John Whorf (1903 - 1959)
Born: Winthrop, Massachusetts

The artistic journey of John Whorf began in Winthrop, Massachusetts where Whorf was born in 1903. At a young age he displayed a precocious talent and was given informal art lessons by his artist/graphic designer father, Harry C. Whorf. Around the age of fourteen John studied with Sherman Kidd followed by instruction at the Boston Museum School with Philip Leslie Hale and painting with William James. The Whorf family maintained a summer home in Provincetown where John stayed every summer. By the age of sixteen, Whorf began studies in Provincetown with George Elmer Browne (1871-1946) and Charles Webster Hawthorne (1872-1930) who were, unarguably, the two formative teachers in Whorf's life.

In 1924, Whorf was given his first one-man exhibition at the Grace Horne Gallery in Boston where he remained an annual exhibitor for the next fifteen years. By 1927, Whorf was being represented in New York at the prestigious Milch Gallery, where he exhibited annually until his death in 1959. Whorf's Boston representation subsequently included the venerable Vose Gallery and Shore Studio Gallery. Boston art critic Robert Taylor remarked that, "Whorf's record of thirty-two annual exhibitions [referring to Boston, but with as many in New York], each selling out, will probably never be paralleled." With the cooperation of Milch Gallery, which served as Whorf's agent, Whorf occasionally participated in group exhibitions nationwide.

By the late 1920s and then living in the Boston suburb of Brookline, Whorf had all but abandoned oil paint in favor of watercolor, which, he said, suited his temperament, his eagerness to awaken his sense of immediacy. Traditionally considered a tint medium, critics noted that Whorf's bold, virile use of watercolor, and his employment of oil painting techniques - the building of color - had broken new ground. Whorf's transition to watercolor is also explained, in part, by a childhood injury - a severed sciatic nerve that resulted from a splintered hip after Whorf jumped off an old Provincetown wharf and hit a submerged object - that resulted initially in paralysis and then in a lifelong permanent weakness in one leg that made it increasingly difficult to transport the paraphernalia necessary for oil painting. Despite his disability, Whorf traveled widely and painted throughout Spain, France, Portugal and Morocco.  

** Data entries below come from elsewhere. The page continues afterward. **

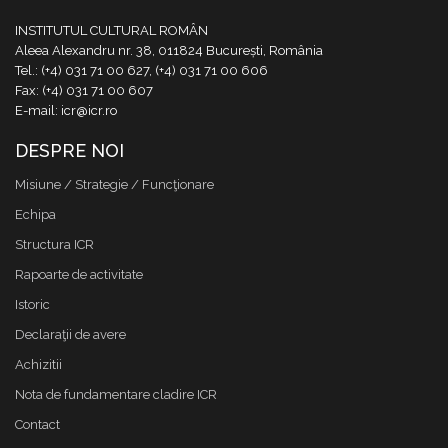
INSTITUTUL CULTURAL ROMÂN
Aleea Alexandru nr. 38, 011824 București, România
Tel.: (+4) 031 71 00 627, (+4) 031 71 00 606
Fax: (+4) 031 71 00 607
E-mail: icr@icr.ro
DESPRE NOI
Misiune / Strategie / Funcţionare
Echipa
Structura ICR
Rapoarte de activitate
Istoric
Declaraţii de avere
Achizitii
Nota de fundamentare cladire ICR
Contact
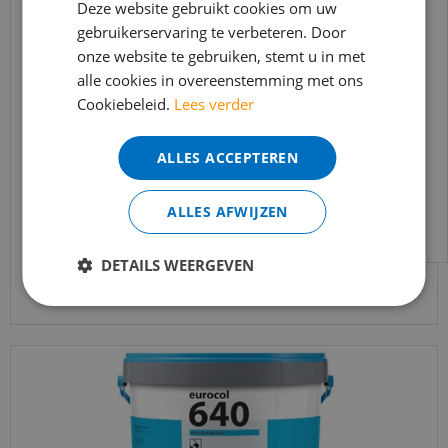
In verband met de vakantie periode zijn wij
Deze website gebruikt cookies om uw
gebruikerservaring te verbeteren. Door
t/m 14 augustus telefonisch helaas niet
onze website te gebruiken, stemt u in met
bereikbaar.
alle cookies in overeenstemming met ons
Bestelling worden uiteraard verwerkt
Cookiebeleid.
Lees verder
echter iets minder snel dan wat je van ons
Thomsit PVC lijm K188 E Aquaplast 13 KG
gewend bent.
ALLES ACCEPTEREN
€
166
,
14
Voor vragen kan je ons bereiken via
€
125
,
65
per emmer
email:
info@merkvloerenwinkel.nl
ALLES AFWIJZEN
DETAILS WEERGEVEN
Bekijk product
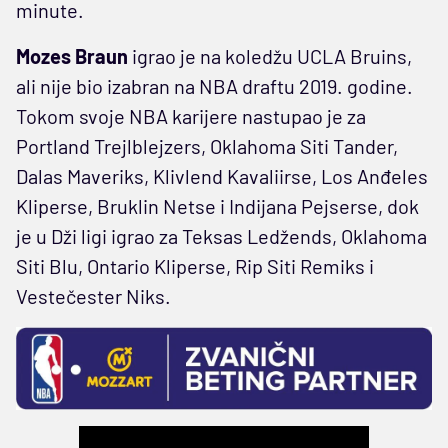
minute.
Mozes Braun
igrao je na koledžu UCLA Bruins,
ali nije bio izabran na NBA draftu 2019. godine.
Tokom svoje NBA karijere nastupao je za
Portland Trejlblejzers, Oklahoma Siti Tander,
Dalas Maveriks, Klivlend Kavaliirse, Los Anđeles
Kliperse, Bruklin Netse i Indijana Pejserse, dok
je u Dži ligi igrao za Teksas Ledžends, Oklahoma
Siti Blu, Ontario Kliperse, Rip Siti Remiks i
Vestečester Niks.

By the late-1930s, Whorf had ceased his far-flung travels and had relocated permanently from Boston to Provincetown where he began to nurture an increasingly indigenous viewpoint, Provincetown, Boston and rural New England furnishing him with a wealth of material and atmospheric mood. His beloved Provincetown was a never-ending source of inspiration and subject matter, the handsome design of the trap boats and the town's quaint byways and backyard gardens becoming favorite subjects.

Among Whorf's many honors and recognitions are the Logan Medal, awarded by the Art Institute of Chicago in 1928, and his honorary Master of Arts degree awarded by Harvard University in 1938, Whorf being the first contemporary painter to be so recognized. That same year, Whorf was one of only two Boston artists to be selected by the Museum of Modern Art for its exhibition in Paris. The following year, the Art Institute of Chicago again honored Whorf with a special exhibition of his watercolors, alongside collections by Edward Hopper and Henri Matisse. In 1947, Whorf was elected to the National Academy of Design and, in 1948, to the American Watercolor Society. In Provincetown, he was a proud and active member of the famed Beachcombers. Whorf, who married Vivienne Wing in March 1925 and was the father of four children, died in Provincetown in 1959 at the age of 56.

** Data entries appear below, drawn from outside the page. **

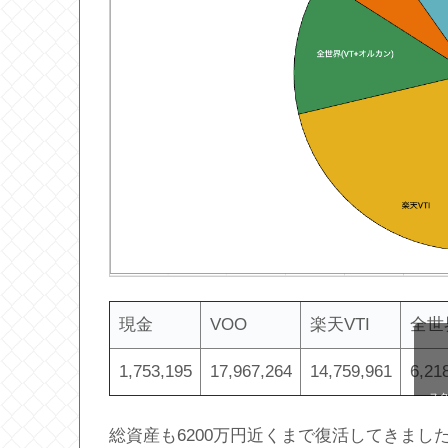
現金
VOO
楽天VTI
全世
1,753,195
17,967,264
14,759,961
6,21
ス
総資産も6200万円近くまで復活してきまし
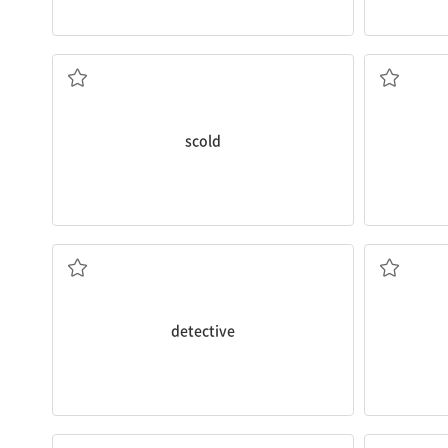
야단치다
scold
형사, 수사관
detective
설립하다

Whorf's paintings are included in private collections across America and he is represented in major museum collections, including the Smithsonian American Art Museum; Metropolitan Museum of Art: Museum of Fine Arts; Brigham Young University Museum of Art; Brooklyn Museum; Rhode Island School of Design Museum; Massachusetts Institute of Technology, List Visual Arts Center; National Academy of Design; Art Institute of Chicago; Indianapolis Museum of Art; Addison Gallery of American Art/Phillips Academy; Provincetown Art Association and Museum; Pilgrim Monument and Provincetown Museum; Fogg Art Museum, Harvard University; Canton (Ohio) Museum of Art; Butler Institute of American Art; Baltimore Museum of Art; Pitti Gallery (Florence, Italy) and the National Museum, Copenhagen.